== WORK ITEM ==
Apart from the images, repeat the data below exactly as written.

== DATA SEGMENT ==

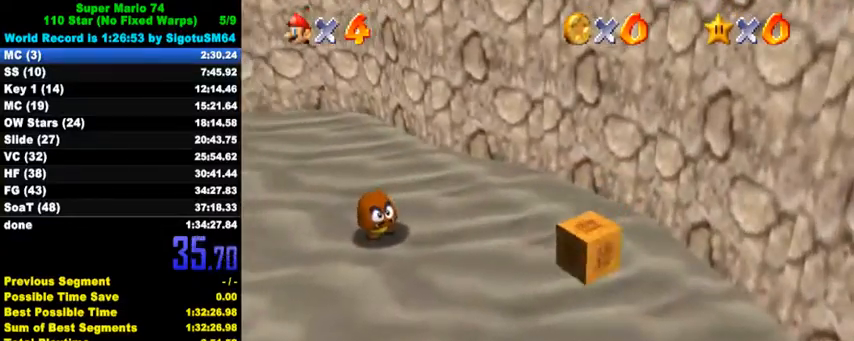
Gameplay with keyboard; each line is a JSON object with the keys held at the frame after it. "events" lists presses ("down") and releases ("up") of "a", "c", "ctrl", "d", "down", "left", "return", "right", "s", "shift", "up", "w", "x" and "y" between this image and that frame as [ms after this image, input, new state], when the widget could be followed in between. No other keys are recorded. Mouse input is not recorded.
{"keys": ["left", "up"], "events": [[67, "down", "down"], [200, "d", "down"], [200, "down", "up"], [233, "w", "down"], [333, "d", "up"], [367, "w", "up"], [500, "up", "down"]]}
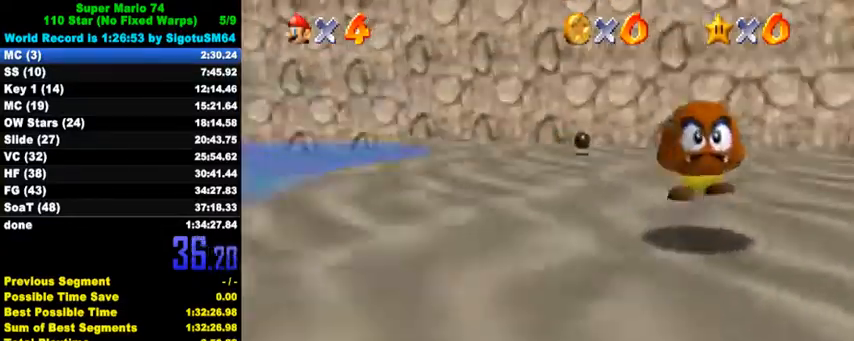
{"keys": ["up"], "events": [[67, "left", "up"]]}
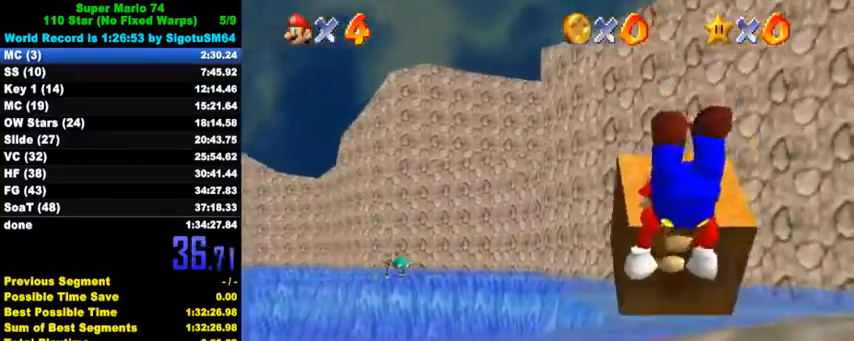
{"keys": ["up"], "events": [[167, "left", "down"], [500, "left", "up"]]}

== EXERCISE RESULT ==
Gameplay with keyboard; each line is a JSON object with the keys held at the frame after it. "events" lists presses ("down") and releases ("up") of "a", "c", "ctrl", "d", "down", "left", "return", "right", "s", "shift", "up", "w", "x" and "y" between this image and that frame as [ms after this image, input, new state], when the widget could be followed in between. No other keys are recorded. Mouse input is not recorded.
{"keys": ["left", "up"], "events": [[67, "down", "down"], [200, "d", "down"], [200, "down", "up"], [233, "w", "down"], [333, "d", "up"], [367, "w", "up"], [500, "up", "down"]]}
{"keys": ["up"], "events": [[67, "left", "up"]]}
{"keys": ["up"], "events": [[167, "left", "down"], [500, "left", "up"]]}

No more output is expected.